In the vast universe of life sciences, enzymes are the "molecular engines" that drive everything. The discovery of new enzymes is far more than adding a new functional annotation to the database. It is profoundly affecting the boundaries of our understanding of the basics of life, driving the industrial transformation of biotechnology, and carrying the hope of mankind to cope with global challenges.
From the "miracle of survival" in extreme environments, to the "core engine" of industrial green manufacturing, to the "precision tool" of gene editing, the birth of each new enzyme may open a new era of applications. Today, we will delve into the strategic value of new enzyme discovery and systematically analyze the five core strategies that are reshaping the future of biocatalysis driven by AI and big data.
Figure 1. Discovery process of new PETase enzyme based on structural similarity
Figure 2. Schematic diagram of enzyme digestion substrate. The pocket similarity hypothesis is a strong hypothesis for new enzyme discovery.
Five core strategies: from “random screening” to “precise mining”

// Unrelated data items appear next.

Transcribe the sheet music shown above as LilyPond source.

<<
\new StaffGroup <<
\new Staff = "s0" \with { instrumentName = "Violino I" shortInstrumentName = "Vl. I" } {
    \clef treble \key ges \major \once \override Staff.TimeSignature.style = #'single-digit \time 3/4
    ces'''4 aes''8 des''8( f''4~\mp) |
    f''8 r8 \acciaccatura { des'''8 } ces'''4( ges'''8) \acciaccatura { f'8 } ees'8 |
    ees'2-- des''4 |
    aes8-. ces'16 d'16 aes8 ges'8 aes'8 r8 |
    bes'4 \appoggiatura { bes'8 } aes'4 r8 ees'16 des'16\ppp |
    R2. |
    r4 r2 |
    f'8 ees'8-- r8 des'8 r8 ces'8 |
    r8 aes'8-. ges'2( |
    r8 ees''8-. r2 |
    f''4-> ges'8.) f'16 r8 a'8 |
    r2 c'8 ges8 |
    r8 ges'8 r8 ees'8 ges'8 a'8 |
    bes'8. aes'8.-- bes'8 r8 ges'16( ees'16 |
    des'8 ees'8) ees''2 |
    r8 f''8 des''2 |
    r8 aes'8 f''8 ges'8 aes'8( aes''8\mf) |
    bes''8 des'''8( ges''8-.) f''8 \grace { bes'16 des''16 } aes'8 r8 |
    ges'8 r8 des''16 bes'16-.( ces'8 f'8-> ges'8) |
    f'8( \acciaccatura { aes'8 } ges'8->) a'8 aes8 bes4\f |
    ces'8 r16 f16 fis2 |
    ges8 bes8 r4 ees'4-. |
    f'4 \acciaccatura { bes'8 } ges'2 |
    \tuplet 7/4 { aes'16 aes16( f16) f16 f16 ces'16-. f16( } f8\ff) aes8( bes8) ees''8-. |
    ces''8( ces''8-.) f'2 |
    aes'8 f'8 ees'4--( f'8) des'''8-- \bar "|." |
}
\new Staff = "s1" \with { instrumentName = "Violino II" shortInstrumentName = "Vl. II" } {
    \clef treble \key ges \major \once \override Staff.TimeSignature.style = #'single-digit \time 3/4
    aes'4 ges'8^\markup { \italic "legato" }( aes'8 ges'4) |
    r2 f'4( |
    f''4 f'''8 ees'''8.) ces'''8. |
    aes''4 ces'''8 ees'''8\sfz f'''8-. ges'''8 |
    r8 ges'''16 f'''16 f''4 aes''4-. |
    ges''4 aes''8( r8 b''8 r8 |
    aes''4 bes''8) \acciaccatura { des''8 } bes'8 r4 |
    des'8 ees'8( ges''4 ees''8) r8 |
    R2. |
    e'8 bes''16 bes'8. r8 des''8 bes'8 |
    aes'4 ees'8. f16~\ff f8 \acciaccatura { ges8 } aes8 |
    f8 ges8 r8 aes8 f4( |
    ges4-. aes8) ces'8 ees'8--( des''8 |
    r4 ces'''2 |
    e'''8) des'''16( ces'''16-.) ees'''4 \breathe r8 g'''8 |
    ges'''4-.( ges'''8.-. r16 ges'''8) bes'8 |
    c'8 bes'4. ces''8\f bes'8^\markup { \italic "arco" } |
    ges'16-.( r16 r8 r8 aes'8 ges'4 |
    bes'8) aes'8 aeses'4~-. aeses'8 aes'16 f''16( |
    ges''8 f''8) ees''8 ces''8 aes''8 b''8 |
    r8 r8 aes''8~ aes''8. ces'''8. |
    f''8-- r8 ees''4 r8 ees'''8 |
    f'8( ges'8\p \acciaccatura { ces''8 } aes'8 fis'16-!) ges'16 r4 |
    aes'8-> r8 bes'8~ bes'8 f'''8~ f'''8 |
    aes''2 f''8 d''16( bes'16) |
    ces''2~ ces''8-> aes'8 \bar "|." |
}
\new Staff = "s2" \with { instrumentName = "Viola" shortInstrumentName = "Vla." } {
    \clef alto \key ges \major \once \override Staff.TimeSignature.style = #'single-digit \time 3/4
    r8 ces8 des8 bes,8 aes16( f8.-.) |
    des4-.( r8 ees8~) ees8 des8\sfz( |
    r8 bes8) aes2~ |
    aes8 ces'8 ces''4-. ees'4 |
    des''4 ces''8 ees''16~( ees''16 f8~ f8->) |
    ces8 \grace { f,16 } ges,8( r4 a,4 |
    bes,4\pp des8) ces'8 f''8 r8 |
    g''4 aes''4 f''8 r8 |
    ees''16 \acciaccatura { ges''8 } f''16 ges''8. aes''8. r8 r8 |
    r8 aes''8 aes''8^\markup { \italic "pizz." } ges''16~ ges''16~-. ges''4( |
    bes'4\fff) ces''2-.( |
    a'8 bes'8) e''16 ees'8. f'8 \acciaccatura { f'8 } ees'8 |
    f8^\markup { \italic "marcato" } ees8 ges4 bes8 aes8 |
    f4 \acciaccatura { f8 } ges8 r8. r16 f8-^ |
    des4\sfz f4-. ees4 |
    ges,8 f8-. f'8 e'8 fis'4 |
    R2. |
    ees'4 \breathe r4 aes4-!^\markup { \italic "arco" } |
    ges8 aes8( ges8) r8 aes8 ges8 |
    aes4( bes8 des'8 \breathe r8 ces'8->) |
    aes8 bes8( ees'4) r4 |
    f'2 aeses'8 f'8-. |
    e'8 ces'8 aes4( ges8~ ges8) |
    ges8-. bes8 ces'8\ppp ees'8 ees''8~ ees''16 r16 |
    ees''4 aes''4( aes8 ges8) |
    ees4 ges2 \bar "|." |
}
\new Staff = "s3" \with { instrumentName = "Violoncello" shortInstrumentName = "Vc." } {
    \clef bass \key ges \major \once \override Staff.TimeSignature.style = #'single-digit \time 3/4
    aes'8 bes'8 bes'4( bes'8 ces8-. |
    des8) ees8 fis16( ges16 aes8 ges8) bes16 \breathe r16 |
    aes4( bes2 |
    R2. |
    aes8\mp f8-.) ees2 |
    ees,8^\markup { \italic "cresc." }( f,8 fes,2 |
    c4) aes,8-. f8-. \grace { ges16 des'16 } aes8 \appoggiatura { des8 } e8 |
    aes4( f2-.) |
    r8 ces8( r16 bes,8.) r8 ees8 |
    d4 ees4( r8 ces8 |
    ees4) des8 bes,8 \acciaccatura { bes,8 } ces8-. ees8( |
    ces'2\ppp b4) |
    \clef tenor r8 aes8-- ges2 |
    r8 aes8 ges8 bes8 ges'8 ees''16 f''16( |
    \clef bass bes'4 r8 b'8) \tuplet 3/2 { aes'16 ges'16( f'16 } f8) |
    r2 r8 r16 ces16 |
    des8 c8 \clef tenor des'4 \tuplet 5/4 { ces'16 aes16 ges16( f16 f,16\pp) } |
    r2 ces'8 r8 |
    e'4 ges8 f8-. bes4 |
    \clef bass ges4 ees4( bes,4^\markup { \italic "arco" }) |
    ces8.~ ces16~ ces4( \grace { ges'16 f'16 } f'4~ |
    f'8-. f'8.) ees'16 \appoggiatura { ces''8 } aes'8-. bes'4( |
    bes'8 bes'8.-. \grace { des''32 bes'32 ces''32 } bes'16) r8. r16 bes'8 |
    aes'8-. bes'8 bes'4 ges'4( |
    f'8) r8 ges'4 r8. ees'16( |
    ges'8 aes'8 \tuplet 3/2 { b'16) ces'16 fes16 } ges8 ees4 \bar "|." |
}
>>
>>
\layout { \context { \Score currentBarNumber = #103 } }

Traditional enzyme discovery relies on "random screening", which is inefficient. Today, "precision mining" based on big data, AI and evolutionary theory has become mainstream. Here’s an in-depth look at the five core strategies:1. Sequence-based discovery of new enzymes
Principle hypothesis : "Homology determines function." Key catalytic sequences are highly conserved during evolution, and new enzymes are located by comparing similarities. Implementation method :use BLAST Perform a global comparison, or use HMMER Construct a Hidden Markov Model (HMM) to mine conserved motifs for specific enzyme families. real case : Zhang Feng team (Broad Institute) discovered a variety of new CRISPR-Cas systems (such as Cas12) through sequence comparison and HMM mining of massive bacterial genomes, which greatly enriched the gene editing toolbox. paper :Discovery and functional characterization of diverse Cas9 effector proteins (DOI: 10.1126/science.aad5227)2. Methods based on structural similarity and clustering
Principle hypothesis : "Structure is more conserved than sequence". Even if the sequence similarity is less than 20%, the three-dimensional fold may be stable, allowing the discovery of "distant homologous enzymes". Implementation method :use AlphaFold2 or ESMFold Predict large-scale protein structures and then pass Foldseek or Dali Perform high-throughput alignment and clustering. real case : Martin Steinegger Team (Seoul National University) Clustered hundreds of millions of predicted protein structures to identify thousands of novel enzyme families in "structural space" that could not be discovered by traditional sequence comparisons. Paper: Clusteringpredicted structures at the scale of the known protein universe (DOI: 10.1038/s41586-023-06510-w)
Figure 1. Discovery process of new PETase enzyme based on structural similarity
3. Based on pocket similarity algorithm
Principle hypothesis : "The local active center determines the nature of catalysis." Ignore the overall folding and focus only on the geometry, electrostatic potential, and hydrophobicity of the active pocket. Implementation method :use P2Rank or DeepPocket Identify binding sites and use PocketAlign and other algorithms to compare the physical and chemical characteristics of the pockets. real case : Come to Luhua Team (Peking University) Through active pocket similarity search, new metabolic enzymes that can convert cholesterol in the complex human intestinal flora were accurately identified. paper :Computational discovery of cholesterol-lowering bacteria from the humangutmicrobiota (DOI: 10.1016/j.chom.2022.09.007)
Figure 2. Schematic diagram of enzyme digestion substrate. The pocket similarity hypothesis is a strong hypothesis for new enzyme discovery.